As our pre-service teachers encounter new kinds of learners in traditional classrooms on their teaching placements, they are presented with difficult teaching challenges. Disengaged learners struggling with content which has little connection with their worlds require approaches beyond ‘one size fits all’ pedagogies. The pressures of standardised testing add to a perceived gap between learning theory and learning realities. Within the context of needed change and pre-service teacher anxieties over establishing the teacher role, we created a new context for addressing some of these issues – a virtual school called Lathner Primary ( Password: Explore). Unlike many existing digital versions of schools, this was not a space intended to replace or simply complement university teaching. Simulations as learning environments are often being used in teacher education (Risco, 1995; Gibson, 2002; Ferry, Kervin, Cambourne, Pulisi, Jonassen & Hedberg, 2004). Existing simulations seek to replicate school settings in order to have pre-service teachers study them in some detail through discussion and role play. In 2001 America had 14 virtual schools that appear to replicate existing schools. However, as these simulations are pre-programmed, they often become static representations of schools. Our virtual primary school was to differ in that we wanted this school to be dynamic and reflect ideas around what schools might become in response to New Learning challenges.

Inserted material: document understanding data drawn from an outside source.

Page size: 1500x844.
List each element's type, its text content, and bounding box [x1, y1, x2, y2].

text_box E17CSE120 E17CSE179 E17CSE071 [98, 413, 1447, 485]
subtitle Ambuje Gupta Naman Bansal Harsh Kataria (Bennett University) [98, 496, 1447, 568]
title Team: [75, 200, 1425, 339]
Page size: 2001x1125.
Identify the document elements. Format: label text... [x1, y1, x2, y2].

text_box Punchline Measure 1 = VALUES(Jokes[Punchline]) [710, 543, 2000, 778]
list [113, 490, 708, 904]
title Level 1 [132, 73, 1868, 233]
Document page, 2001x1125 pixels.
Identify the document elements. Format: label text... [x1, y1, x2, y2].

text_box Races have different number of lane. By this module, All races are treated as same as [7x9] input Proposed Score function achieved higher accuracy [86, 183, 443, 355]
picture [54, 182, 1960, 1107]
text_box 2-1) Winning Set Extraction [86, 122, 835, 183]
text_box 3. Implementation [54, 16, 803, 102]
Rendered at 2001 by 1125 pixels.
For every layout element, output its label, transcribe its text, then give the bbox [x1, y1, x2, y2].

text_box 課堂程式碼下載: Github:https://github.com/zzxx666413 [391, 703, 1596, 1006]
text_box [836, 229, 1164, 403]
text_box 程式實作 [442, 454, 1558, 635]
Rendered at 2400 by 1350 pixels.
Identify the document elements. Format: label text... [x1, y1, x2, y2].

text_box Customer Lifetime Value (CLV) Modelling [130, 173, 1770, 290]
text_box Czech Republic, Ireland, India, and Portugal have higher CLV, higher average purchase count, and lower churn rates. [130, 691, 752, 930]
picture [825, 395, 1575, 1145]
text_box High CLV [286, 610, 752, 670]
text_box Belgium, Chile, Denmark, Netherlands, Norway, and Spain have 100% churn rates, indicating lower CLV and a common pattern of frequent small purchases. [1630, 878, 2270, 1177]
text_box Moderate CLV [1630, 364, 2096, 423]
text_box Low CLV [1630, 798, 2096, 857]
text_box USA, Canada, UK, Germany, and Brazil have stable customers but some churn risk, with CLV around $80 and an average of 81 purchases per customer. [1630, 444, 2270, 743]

To realise our aims, we underpinned the design of the virtual classroom with the theories of Christensen’s ‘disruptive innovations’ (1997) and Boler’s ‘pedagogy of discomfort’ (1999). Schools have changed over the past two decades to respond to some of the current and emerging demands on learners, yet it the very nature of these changes that require greater attention. Clay Christensen argues that the changes that have been undertaken are sustaining innovations; changes that better support the present system and make it more effective. Christensen advocates far more radical change that he terms ‘disruptive innovations’. Innovations of this kind are systemic and dramatically alter the existing culture.